UConn Magazine: Dino Might

Lyla Andrick’s dinosaurs have irresistibly squishy noses — and emotions

Andrea Hurley and Lyla Andrick smile and each hold a green dinosaur plush toy

Andrea Hurley (wife of men’s basketball head coach Dan Hurley) with Andrick at Huskython 2025. (Contributed photo)

As a UConn undergrad, Lyla Andrick ’24 (CAHNR) was on a certain path to becoming a large-animal vet. Horse crazy since she was a kid, Andrick helped cover the cost of competing in the show ring by starting an illustration business at age 13, for which she’d draw custom cartoons of horses so that their owners could reproduce them on novelty merchandise.

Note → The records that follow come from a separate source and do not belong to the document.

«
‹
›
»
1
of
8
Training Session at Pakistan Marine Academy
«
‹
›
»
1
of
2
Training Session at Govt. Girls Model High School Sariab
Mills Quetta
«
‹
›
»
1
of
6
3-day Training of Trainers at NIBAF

Andrick was always crafty that way. She learned to sew when she was five, and as a teen she turned her favorite doodle, a dinosaur, into stickers she could sell to raise money for charities. In the summer of 2020, she was home in Rhinebeck, New York, stuck in the COVID lockdown, waiting to start her first year at UConn. For kicks, she hand-sewed a dinosaur plush and posted a picture of it online. The response was immediate: Where can I get one?

At UConn, Andrick kept two sidelines going to help pay for school. She worked with horses as a vet assistant and hand-sewed dinosaurs that she sold either direct to customers or at toy stores in Connecticut and the Hudson Valley. She created an individualized major in entrepreneurship and animal science technology, but on her many rounds with vets, she saw firsthand how incredibly difficult veterinary work could be — physically, of course, but most of all, emotionally. “I have the greatest respect for all of my veterinary friends,” says Andrick, “but I started to realize it wasn’t the right fit for me. I don’t think I have the emotional constitution for it.”